◆ **Exercise objective**: Of all the lines in the entries below, give again exactly those starting at the line containing "15px; fill: #657683;" and ending at the line containing "M1418 165 1518", both ends included, and no others.

= = = =

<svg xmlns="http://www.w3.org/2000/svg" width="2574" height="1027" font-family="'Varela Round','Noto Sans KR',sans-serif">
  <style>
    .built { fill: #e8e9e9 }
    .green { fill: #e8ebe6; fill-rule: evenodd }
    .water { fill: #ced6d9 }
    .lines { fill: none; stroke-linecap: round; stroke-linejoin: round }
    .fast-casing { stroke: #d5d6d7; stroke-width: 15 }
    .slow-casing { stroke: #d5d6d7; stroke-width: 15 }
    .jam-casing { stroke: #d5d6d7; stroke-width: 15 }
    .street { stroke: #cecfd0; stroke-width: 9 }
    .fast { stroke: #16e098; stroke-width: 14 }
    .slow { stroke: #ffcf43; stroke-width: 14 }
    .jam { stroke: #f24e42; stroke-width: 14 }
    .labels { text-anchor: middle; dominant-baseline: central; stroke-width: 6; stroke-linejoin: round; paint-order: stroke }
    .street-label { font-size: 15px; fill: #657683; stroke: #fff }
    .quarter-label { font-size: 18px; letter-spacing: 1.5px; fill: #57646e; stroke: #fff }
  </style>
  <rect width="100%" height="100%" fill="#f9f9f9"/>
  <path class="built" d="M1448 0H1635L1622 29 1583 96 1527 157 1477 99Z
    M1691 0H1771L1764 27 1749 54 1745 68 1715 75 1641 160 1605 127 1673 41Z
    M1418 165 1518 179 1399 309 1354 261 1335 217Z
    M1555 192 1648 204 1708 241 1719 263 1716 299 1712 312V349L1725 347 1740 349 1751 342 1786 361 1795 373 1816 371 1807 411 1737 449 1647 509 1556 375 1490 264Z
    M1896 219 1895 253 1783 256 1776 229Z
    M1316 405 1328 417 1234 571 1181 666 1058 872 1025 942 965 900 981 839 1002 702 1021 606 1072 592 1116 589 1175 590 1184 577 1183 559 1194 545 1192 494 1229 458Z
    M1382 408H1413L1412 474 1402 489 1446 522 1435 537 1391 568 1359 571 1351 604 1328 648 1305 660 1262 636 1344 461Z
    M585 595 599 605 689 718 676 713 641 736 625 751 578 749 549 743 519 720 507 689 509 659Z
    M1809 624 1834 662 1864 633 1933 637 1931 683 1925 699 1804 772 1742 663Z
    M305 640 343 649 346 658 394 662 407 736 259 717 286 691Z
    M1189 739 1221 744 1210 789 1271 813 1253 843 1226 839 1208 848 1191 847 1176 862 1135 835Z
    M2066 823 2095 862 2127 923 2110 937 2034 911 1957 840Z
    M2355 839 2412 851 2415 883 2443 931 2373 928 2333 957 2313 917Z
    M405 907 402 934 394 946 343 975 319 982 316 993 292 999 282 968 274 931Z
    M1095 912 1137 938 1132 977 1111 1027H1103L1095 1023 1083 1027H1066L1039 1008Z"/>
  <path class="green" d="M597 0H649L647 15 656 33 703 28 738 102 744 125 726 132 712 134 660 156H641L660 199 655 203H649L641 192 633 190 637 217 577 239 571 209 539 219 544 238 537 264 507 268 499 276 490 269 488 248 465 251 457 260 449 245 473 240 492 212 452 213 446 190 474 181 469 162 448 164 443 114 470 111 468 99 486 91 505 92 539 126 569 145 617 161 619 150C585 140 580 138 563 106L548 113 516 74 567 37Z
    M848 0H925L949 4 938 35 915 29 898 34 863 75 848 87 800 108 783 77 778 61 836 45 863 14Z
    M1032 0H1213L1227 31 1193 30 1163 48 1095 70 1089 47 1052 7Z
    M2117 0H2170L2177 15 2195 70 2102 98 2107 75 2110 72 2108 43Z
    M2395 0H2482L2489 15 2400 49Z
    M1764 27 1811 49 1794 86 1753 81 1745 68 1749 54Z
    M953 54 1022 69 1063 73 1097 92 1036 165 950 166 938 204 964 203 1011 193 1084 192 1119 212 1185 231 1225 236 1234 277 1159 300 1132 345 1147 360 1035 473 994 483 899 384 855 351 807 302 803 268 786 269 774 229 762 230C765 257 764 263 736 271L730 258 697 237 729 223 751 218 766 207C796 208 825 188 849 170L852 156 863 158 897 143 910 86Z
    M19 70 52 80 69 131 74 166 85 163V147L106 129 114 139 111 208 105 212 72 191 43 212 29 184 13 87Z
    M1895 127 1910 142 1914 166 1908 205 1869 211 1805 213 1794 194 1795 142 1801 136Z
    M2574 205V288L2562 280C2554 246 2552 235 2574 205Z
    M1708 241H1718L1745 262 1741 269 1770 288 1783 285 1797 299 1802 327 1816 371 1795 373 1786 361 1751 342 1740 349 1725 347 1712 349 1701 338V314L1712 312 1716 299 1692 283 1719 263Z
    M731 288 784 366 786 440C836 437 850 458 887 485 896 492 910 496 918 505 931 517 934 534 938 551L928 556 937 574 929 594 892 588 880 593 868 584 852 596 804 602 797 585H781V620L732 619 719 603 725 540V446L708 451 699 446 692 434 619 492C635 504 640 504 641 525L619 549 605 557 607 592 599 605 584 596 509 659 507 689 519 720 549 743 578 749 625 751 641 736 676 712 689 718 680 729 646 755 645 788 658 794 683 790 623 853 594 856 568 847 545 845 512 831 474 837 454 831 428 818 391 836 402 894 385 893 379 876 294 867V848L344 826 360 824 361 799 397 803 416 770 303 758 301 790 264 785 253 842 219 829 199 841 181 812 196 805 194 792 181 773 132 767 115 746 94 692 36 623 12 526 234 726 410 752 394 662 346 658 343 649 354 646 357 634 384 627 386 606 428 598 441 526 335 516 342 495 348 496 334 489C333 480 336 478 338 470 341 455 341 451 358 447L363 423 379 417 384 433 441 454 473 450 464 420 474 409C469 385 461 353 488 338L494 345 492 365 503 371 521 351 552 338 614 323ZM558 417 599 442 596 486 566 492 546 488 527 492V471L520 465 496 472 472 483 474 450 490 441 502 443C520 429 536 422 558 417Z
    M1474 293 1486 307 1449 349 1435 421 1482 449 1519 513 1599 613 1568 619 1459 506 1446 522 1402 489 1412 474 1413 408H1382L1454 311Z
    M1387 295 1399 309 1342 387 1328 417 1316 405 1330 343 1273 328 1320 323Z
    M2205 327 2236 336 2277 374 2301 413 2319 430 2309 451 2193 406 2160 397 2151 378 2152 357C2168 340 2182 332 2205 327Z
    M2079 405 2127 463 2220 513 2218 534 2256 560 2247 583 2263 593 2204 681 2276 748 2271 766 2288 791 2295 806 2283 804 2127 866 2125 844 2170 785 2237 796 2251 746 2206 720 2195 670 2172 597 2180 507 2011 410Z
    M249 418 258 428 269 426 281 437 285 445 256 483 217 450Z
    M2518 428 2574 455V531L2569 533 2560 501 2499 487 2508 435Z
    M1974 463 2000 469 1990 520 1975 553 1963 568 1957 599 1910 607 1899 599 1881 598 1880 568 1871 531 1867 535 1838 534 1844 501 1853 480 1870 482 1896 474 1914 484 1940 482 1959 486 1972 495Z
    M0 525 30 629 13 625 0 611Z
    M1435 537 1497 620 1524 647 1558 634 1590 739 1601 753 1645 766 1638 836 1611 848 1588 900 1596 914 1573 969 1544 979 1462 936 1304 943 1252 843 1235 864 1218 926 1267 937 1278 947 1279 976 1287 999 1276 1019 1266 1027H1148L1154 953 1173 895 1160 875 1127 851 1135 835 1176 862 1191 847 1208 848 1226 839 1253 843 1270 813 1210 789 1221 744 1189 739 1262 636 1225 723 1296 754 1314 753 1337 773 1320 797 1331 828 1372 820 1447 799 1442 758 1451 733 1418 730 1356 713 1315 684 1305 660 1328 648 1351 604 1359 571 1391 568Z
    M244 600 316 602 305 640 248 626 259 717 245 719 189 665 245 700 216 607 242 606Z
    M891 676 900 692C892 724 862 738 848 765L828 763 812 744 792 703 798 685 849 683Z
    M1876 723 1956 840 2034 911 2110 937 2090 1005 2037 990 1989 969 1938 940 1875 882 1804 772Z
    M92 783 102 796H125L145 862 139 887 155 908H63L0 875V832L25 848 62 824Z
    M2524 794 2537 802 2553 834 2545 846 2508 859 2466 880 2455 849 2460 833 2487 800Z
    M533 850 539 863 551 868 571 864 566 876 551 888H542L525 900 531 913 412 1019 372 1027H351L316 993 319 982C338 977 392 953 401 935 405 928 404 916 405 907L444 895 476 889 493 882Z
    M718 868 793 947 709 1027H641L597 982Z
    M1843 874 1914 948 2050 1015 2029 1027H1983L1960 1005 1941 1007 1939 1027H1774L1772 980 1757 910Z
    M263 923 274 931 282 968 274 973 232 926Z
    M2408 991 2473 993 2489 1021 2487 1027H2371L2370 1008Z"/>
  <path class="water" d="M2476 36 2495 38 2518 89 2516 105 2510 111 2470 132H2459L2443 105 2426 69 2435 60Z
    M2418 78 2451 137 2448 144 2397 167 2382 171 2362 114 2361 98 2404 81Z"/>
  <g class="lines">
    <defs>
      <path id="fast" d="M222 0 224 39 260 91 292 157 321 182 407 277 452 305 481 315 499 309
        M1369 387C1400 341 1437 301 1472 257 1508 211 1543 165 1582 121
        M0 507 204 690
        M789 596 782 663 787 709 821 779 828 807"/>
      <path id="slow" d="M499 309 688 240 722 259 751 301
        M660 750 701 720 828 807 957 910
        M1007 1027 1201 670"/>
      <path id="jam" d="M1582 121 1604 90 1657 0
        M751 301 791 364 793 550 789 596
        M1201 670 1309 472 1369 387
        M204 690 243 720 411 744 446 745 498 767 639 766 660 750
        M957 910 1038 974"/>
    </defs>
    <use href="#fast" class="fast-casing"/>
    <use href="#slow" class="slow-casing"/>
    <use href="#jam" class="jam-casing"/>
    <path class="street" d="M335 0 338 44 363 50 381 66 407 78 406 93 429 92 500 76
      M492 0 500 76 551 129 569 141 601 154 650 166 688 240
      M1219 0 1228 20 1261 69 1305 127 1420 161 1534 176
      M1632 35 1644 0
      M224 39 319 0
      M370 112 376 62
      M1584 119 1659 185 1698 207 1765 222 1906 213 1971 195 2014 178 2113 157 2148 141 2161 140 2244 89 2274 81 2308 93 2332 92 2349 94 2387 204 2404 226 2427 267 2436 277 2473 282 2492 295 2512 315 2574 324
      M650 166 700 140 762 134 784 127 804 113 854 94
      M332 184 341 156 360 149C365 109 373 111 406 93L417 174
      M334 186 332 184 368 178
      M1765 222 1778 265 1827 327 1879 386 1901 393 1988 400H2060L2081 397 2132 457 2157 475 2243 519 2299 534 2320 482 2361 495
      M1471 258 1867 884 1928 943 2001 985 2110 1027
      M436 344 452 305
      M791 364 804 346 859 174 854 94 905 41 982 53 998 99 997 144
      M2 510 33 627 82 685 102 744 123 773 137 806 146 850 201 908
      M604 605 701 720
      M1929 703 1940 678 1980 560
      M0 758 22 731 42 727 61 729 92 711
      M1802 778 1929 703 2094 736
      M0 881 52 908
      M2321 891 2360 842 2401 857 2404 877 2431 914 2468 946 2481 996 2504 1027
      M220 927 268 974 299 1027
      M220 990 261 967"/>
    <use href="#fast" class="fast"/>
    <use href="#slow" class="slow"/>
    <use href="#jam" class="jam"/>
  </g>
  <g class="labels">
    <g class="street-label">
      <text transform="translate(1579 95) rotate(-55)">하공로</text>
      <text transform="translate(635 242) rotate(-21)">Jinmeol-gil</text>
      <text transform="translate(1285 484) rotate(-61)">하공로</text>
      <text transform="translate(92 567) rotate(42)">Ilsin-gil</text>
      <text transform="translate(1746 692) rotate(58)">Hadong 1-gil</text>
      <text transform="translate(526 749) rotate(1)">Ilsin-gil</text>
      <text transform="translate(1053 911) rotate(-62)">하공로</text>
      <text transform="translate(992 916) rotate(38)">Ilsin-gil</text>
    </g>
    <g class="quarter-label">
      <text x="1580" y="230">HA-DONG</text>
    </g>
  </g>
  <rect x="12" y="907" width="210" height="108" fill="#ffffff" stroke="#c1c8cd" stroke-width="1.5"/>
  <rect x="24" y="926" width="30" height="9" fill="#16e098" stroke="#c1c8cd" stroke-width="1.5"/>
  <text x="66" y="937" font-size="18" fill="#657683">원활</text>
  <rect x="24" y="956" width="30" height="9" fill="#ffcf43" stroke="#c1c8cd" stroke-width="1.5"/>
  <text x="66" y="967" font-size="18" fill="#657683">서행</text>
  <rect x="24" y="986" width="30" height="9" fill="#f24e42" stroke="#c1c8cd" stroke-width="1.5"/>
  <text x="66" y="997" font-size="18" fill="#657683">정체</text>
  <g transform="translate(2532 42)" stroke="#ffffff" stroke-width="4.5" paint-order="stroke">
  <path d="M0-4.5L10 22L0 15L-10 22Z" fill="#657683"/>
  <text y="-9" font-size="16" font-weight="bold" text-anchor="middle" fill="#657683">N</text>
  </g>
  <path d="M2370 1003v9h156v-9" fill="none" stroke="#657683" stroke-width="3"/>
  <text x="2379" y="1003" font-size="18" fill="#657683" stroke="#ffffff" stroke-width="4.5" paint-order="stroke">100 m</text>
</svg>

= = = =

◆ **Solution for this exercise**:
    .street-label { font-size: 15px; fill: #657683; stroke: #fff }
    .quarter-label { font-size: 18px; letter-spacing: 1.5px; fill: #57646e; stroke: #fff }
  </style>
  <rect width="100%" height="100%" fill="#f9f9f9"/>
  <path class="built" d="M1448 0H1635L1622 29 1583 96 1527 157 1477 99Z
    M1691 0H1771L1764 27 1749 54 1745 68 1715 75 1641 160 1605 127 1673 41Z
    M1418 165 1518 179 1399 309 1354 261 1335 217Z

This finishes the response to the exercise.